これらコンポーネントは主にコミュニティ主導で開発されています。主な特徴は以下の通りです。
- 約 20 種類のチェーンの実装
- 6 種類の汎用エージェントタイプの実装(ツールを使用し、外部世界と対話するために特別に設計されたチェーン)
- 7 種類の「Agent Toolkits」の実装(特定のタスクを達成するために、特定のツールのセットを備えたエージェント)
今後の計画
前述の通り、私たちは言語モデルが新しいタイプの高価値なアプリケーションの可能性を開いていると考えています。
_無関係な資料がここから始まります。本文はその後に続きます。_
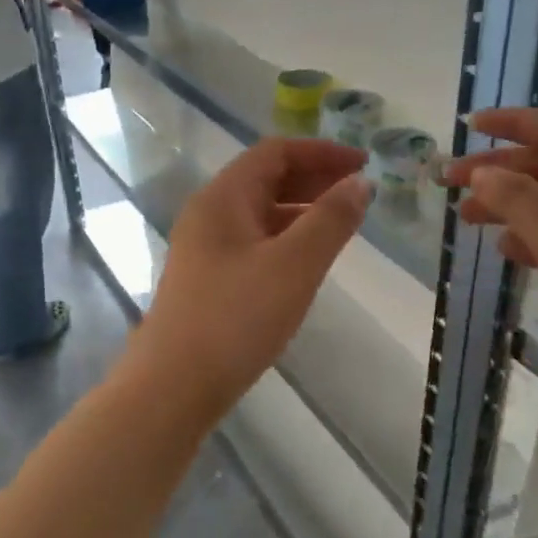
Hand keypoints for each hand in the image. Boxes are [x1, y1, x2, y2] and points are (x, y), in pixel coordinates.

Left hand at [131, 139, 371, 419]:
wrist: (174, 385)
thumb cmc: (236, 318)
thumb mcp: (294, 265)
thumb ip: (331, 220)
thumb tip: (360, 183)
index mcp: (223, 198)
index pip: (275, 152)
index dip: (322, 152)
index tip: (364, 164)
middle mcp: (209, 214)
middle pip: (265, 179)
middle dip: (314, 179)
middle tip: (359, 193)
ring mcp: (204, 249)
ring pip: (260, 213)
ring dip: (301, 210)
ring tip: (342, 225)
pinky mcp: (208, 280)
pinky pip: (253, 242)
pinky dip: (286, 239)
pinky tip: (307, 261)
しかし、特に本番環境においてこれらのアプリケーションを作成・維持するのは依然として容易ではありません。
私たちの最近のリリースは、こうした課題への対応に焦点を当てています。
TypeScript パッケージを Python と機能面で同等にすることで、フルスタックおよびフロントエンド開発者が LLM アプリケーションを作成しやすくします。
LLM が返すテキストに対する安全性とガイダンスを強化するため、複数の OutputParsers を実装しました。
より複雑で必要なドキュメント検索を実現できるよう、Retriever abstraction を導入します。
Weights & Bases や AIM、ClearML などのソリューションとの連携を構築し、LLM アプリケーションの観測性と実験機能を高めます。
今後も LangChain に新機能を追加し、以下のような提供を行っていきます。
- アプリケーションのプロトタイピングを迅速に行えるようにする
- プロトタイプから本番環境への移行におけるギャップを埋める
私たちは、これからどのようなものが作られるかを見ることと、あなた方をより多くサポートすることに対して非常に興奮しています。また、LangChain コミュニティ全体に心から感謝申し上げます。LangChain は引き続きオープンソースとして開発者に焦点を当てていきますが、今回の資金調達により、さらに次のレベルへと引き上げるためのリソースを投入することが可能になりました。